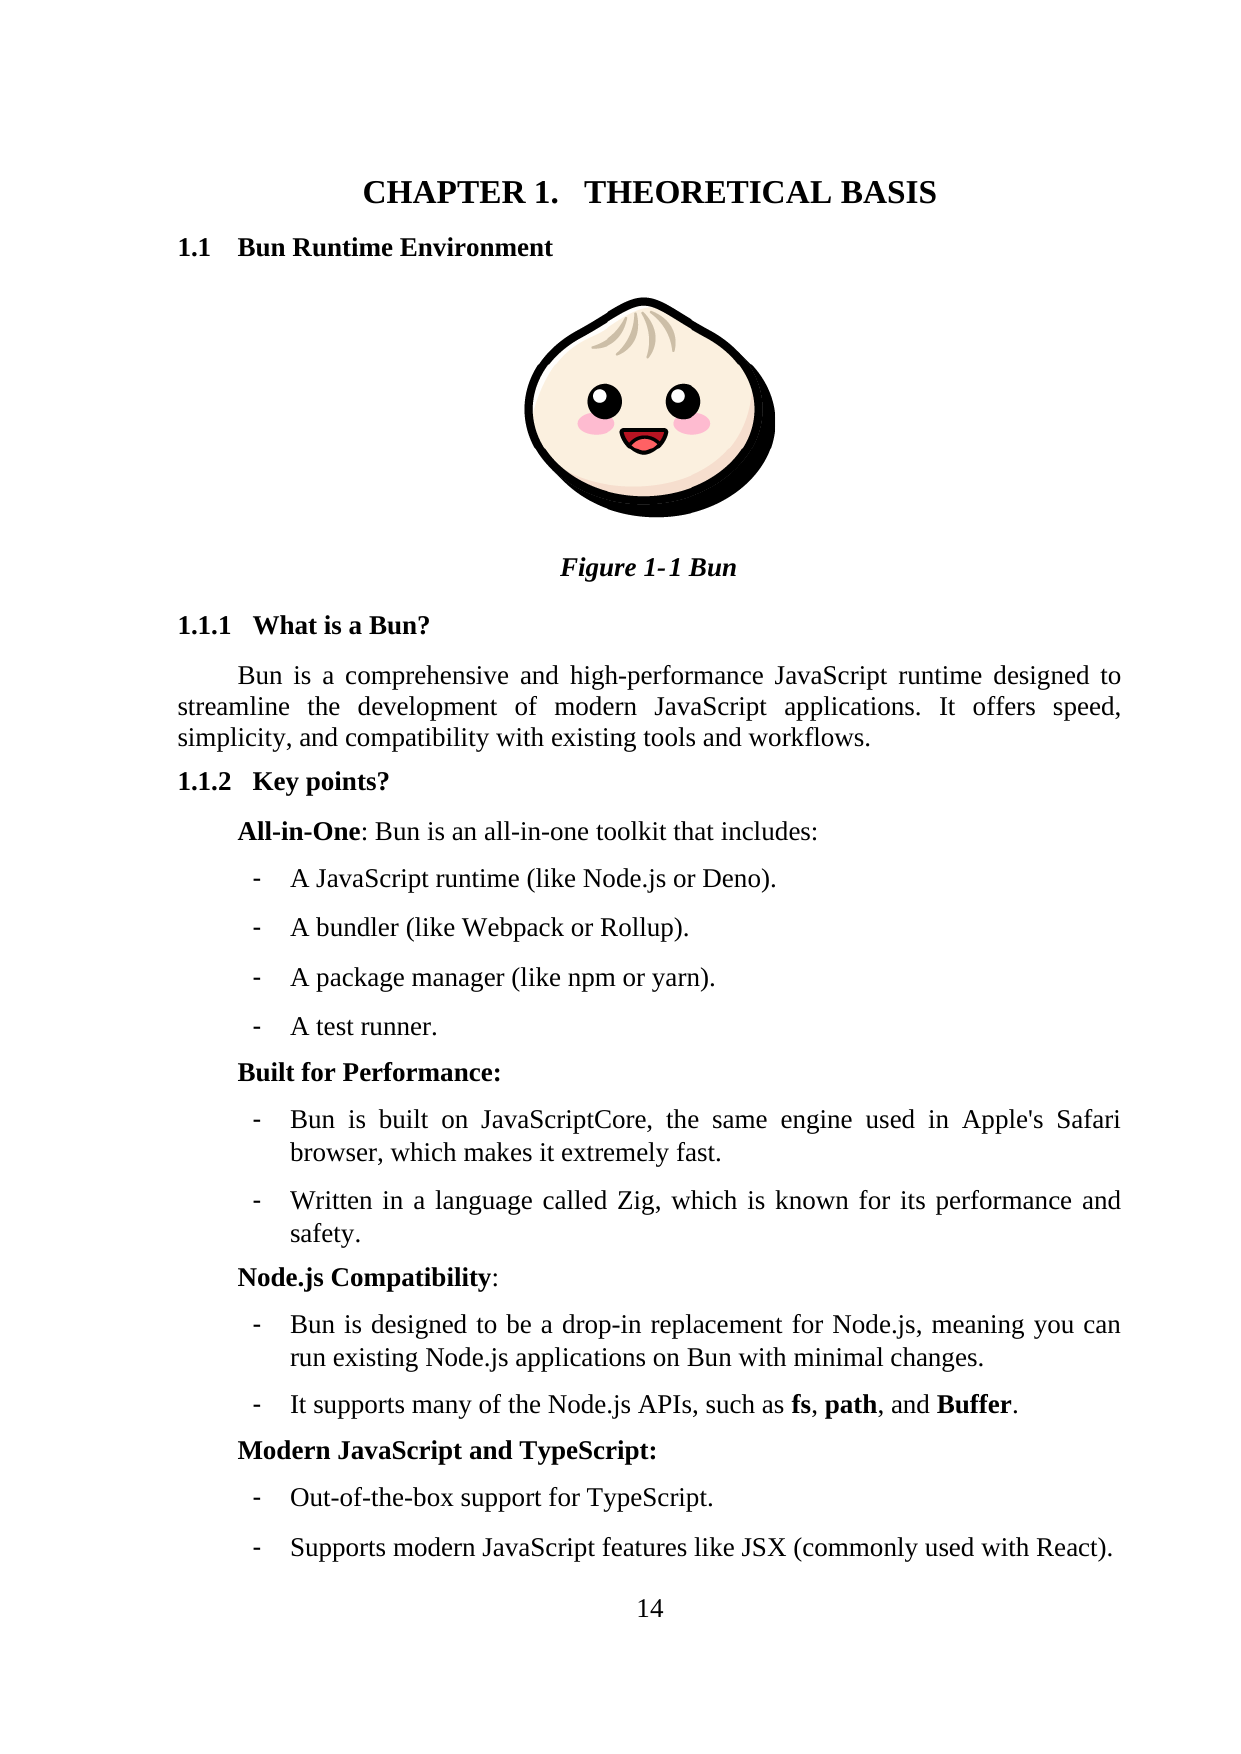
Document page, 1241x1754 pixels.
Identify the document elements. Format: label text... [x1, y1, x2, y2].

list A JavaScript runtime (like Node.js or Deno). [252, 858, 1122, 895]
picture [523, 281, 776, 533]
list Bun is designed to be a drop-in replacement for Node.js, meaning you can run existing Node.js applications on Bun with minimal changes. [252, 1304, 1122, 1372]
list Written in a language called Zig, which is known for its performance and safety. [252, 1180, 1122, 1248]
text Modern JavaScript and TypeScript: [237, 1434, 1122, 1465]
list Supports modern JavaScript features like JSX (commonly used with React). [252, 1527, 1122, 1564]
text Node.js Compatibility: [177, 1261, 1122, 1292]
subtitle Key points? [177, 765, 1122, 796]
list Out-of-the-box support for TypeScript. [252, 1478, 1122, 1515]
list A package manager (like npm or yarn). [252, 957, 1122, 994]
text Built for Performance: [237, 1056, 1122, 1087]
list It supports many of the Node.js APIs, such as fs, path, and Buffer. [252, 1385, 1122, 1422]
list Bun is built on JavaScriptCore, the same engine used in Apple's Safari browser, which makes it extremely fast. [252, 1099, 1122, 1168]
subtitle THEORETICAL BASIS [177, 173, 1122, 211]
text Bun is a comprehensive and high-performance JavaScript runtime designed to streamline the development of modern JavaScript applications. It offers speed, simplicity, and compatibility with existing tools and workflows. [177, 659, 1122, 752]
text Figure 1-1 Bun [177, 551, 1122, 582]
subtitle Bun Runtime Environment [177, 231, 1122, 262]
list A test runner. [252, 1007, 1122, 1043]
list A bundler (like Webpack or Rollup). [252, 908, 1122, 945]
text All-in-One: Bun is an all-in-one toolkit that includes: [177, 815, 1122, 846]
subtitle What is a Bun? [177, 609, 1122, 640]
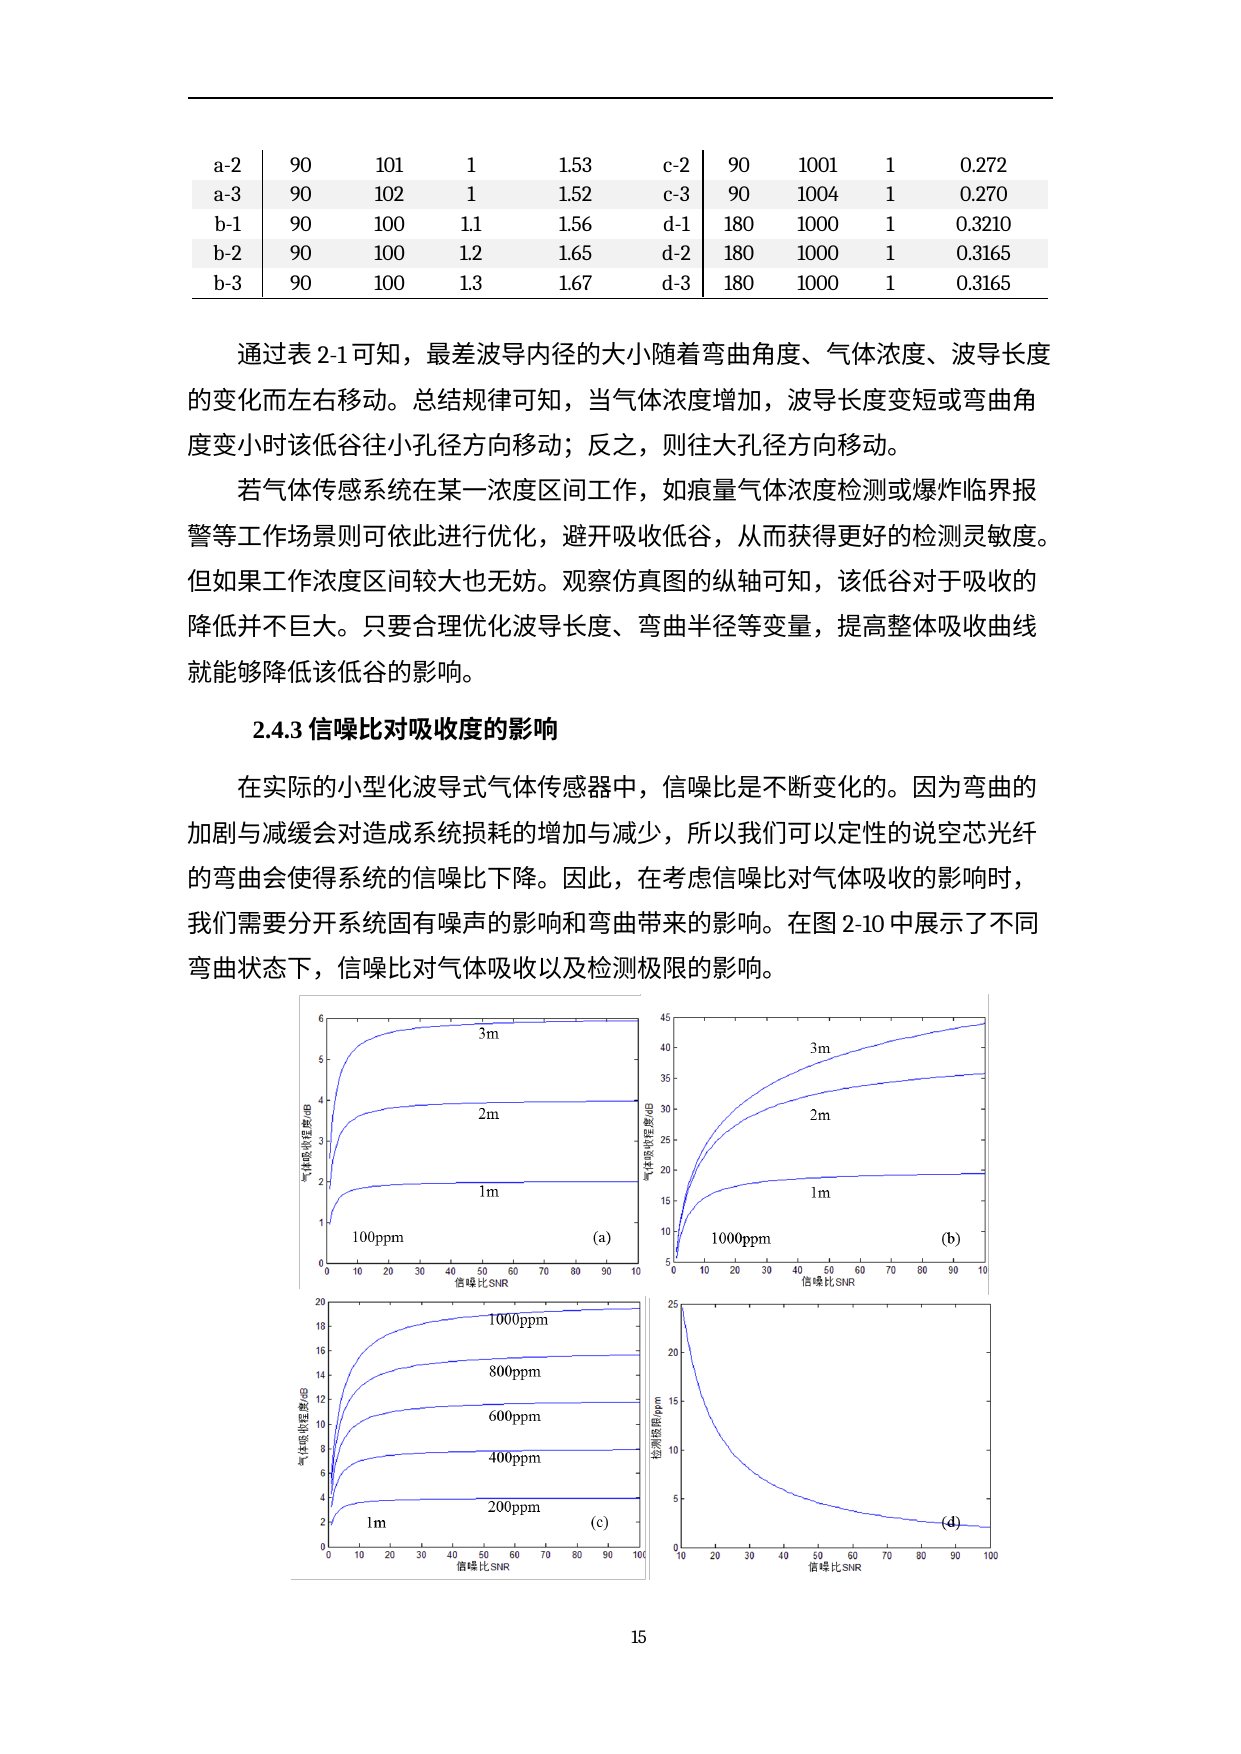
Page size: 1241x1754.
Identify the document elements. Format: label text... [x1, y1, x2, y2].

### [What needs to be done]
Everything from the line with "Page size: 1241x1754." through the final line of the entries above must be duplicated exactly; both ends belong, and no other line does.

### [Answer]
Page size: 1241x1754.
Identify the document elements. Format: label text... [x1, y1, x2, y2].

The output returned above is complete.